Oleh karena itu, solusi terbaik yaitu solusi yang berhubungan dengan substansi daripada emosionalitas-rasionalitas para pelajar. Artinya, perlu adanya pendekatan psikologis selama mereka berada di sekolah. Mereka harus mendapatkan pencerahan-pencerahan psikologis dari pihak yang kompeten dan mempunyai keahlian atau kompetensi di bidang itu.

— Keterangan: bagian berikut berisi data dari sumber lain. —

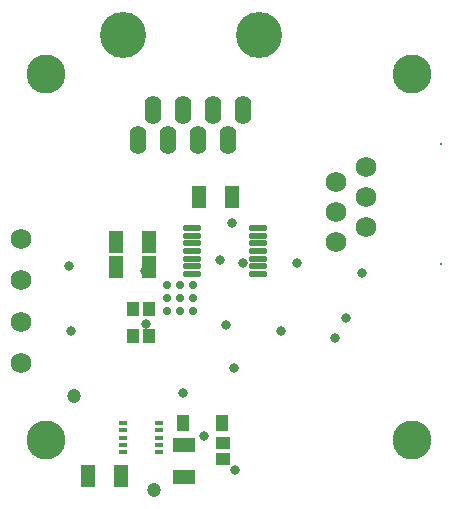
<source format=gbs>
G04*
G04 #@! TF.GenerationSoftware,Altium Limited,CircuitMaker,2.0.3 (51)*
G04*
G04 Layer_Color=8150272*
%FSLAX24Y24*%
%MOIN*%
G70*
G04*
G04 #@! TF.SameCoordinates,C005A906-C81D-4AB5-B832-F2193FDFF32C*
G04*
G04*
G04 #@! TF.FilePolarity,Negative*
G04*
G01*
G75*
%ADD25R,0.0415X0.0454*%
%ADD32C,0.0680*%
%ADD33C,0.0080*%
%ADD34O,0.0552X0.0946*%
%ADD35C,0.1537*%
%ADD37C,0.0474*%
%ADD38C,0.0320*%
%ADD39C,0.1300*%
%ADD40C,0.0277*%
%ADD82O,0.0631X0.0218*%
G04:AMPARAMS|DCode=83|XSize=29.5mil|YSize=15.7mil|CornerRadius=4.9mil|HoleSize=0mil|Usage=FLASHONLY|Rotation=0.000|XOffset=0mil|YOffset=0mil|HoleType=Round|Shape=RoundedRectangle|*
%AMROUNDEDRECTD83*
21,1,0.0295,0.0059,0,0,0.0*
21,1,0.0197,0.0157,0,0,0.0*
1,1,0.0098,0.0098,-0.0030*
1,1,0.0098,-0.0098,-0.0030*
1,1,0.0098,-0.0098,0.0030*
1,1,0.0098,0.0098,0.0030*
%
%ADD83ROUNDEDRECTD83*%
%ADD84R,0.0454X0.0415*%
%ADD85R,0.0438X0.0560*%
%ADD86R,0.0749X0.0474*%
%ADD87R,0.0474X0.0749*%
D25*
X15512Y15561D02*
D03*
X14980D02*
D03*
X15512Y16437D02*
D03*
X14980D02*
D03*
D32*
X11240Y14646D02*
D03*
Y16024D02*
D03*
Y17402D02*
D03*
Y18780D02*
D03*
X22746Y19189D02*
D03*
X21746Y18693D02*
D03*
X22746Y20189D02*
D03*
X21746Y19693D02*
D03*
X22746Y21189D02*
D03*
X21746Y20693D02*
D03*
D33*
X25246Y17941D02*
D03*
Y21941D02*
D03*
D34*
X18150Y22073D02*
D03*
X17150D02*
D03*
X15150D02*
D03*
X16150D02*
D03*
X15650Y23073D02*
D03*
X16650D02*
D03*
X18650D02*
D03*
X17650D02*
D03*
D35*
X14636Y25573D02*
D03*
X19163D02*
D03*
D37*
X15679Y10423D02*
D03*
X13002Y13553D02*
D03*
D38*
X18386Y11083D02*
D03*
X17343Y12205D02*
D03*
X17864Y18081D02*
D03*
X18061Y15915D02*
D03*
X20443Y17972D02*
D03*
X22598Y17648D02*
D03*
X18346Y14488D02*
D03*
X19902Y15728D02*
D03*
X21713Y15492D02*
D03*
X22077Y16142D02*
D03*
X18268Y19331D02*
D03*
X18642Y17992D02*
D03*
X12894Y15718D02*
D03*
X12835Y17874D02*
D03*
X16634Y13652D02*
D03*
X15374Y17726D02*
D03*
X15394Y15935D02*
D03*
D39*
X24272Y12067D02*
D03*
X12067D02*
D03*
Y24272D02*
D03*
X24272D02*
D03*
D40*
X16959Y17244D02*
D03*
Y16811D02*
D03*
Y16378D02*
D03*
X16526Y17244D02*
D03*
Y16811D02*
D03*
Y16378D02*
D03*
X16093Y17244D02*
D03*
Y16811D02*
D03*
Y16378D02*
D03*
D82*
X19144Y19154D02*
D03*
Y18898D02*
D03*
Y18642D02*
D03*
Y18386D02*
D03*
Y18130D02*
D03*
Y17874D02*
D03*
Y17618D02*
D03*
X16939Y19154D02*
D03*
Y18898D02*
D03*
Y18642D02*
D03*
Y18386D02*
D03*
Y18130D02*
D03*
Y17874D02*
D03*
Y17618D02*
D03*
D83*
X15837Y11693D02*
D03*
Y11929D02*
D03*
Y12165D02*
D03*
Y12402D02*
D03*
Y12638D02*
D03*
X14636D02*
D03*
Y12402D02*
D03*
Y12165D02*
D03*
Y11929D02*
D03*
Y11693D02*
D03*
D84*
X17963Y11447D02*
D03*
Y11978D02*
D03*
D85*
X16648Y12657D02*
D03*
X17939D02*
D03*
D86*
X16663Y11928D02*
D03*
Y10837D02*
D03*
D87*
X14566Y10886D02*
D03*
X13475D02*
D03*
X15511Y17854D02*
D03*
X14420D02*
D03*
X15511Y18681D02*
D03*
X14420D02*
D03*
X18257Y20177D02*
D03*
X17166D02*
D03*
M02*

</source>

Menanamkan kesadaran bahwa tawuran itu tidak ada segi positifnya. Menanamkan cara berpikir positif tentang bagaimana cara menyeleesaikan masalah secara baik-baik. Mengajari bagaimana caranya menghindarkan diri dari terjadinya tawuran. Memberitahu bagaimana caranya menyelamatkan diri dari bentrokan antarpelajar. Membeitahu tentang bagaimana cara menyelesaikan masalah secara baik-baik.Menanamkan faham bahwa mengalah bukanlah kalah. Mengajarkan bagaimana usaha untuk mengendalikan emosi-negatif menjadi emosi-positif.
Mengubah mindset para pelajar
Singkatnya, solusi terbaik yaitu adanya program mengubah mindset para pelajar dari perilaku pro-tawuran menjadi perilaku anti-tawuran. Perlu, program latihan pengendalian emosi dan semacamnya.Untuk itu, dibutuhkan pencerahan-pencerahan psikologis yang langsung menyentuh kejiwaan para pelajar. Tentu, harus dilakukan oleh pihak yang mempunyai keahlian untuk itu.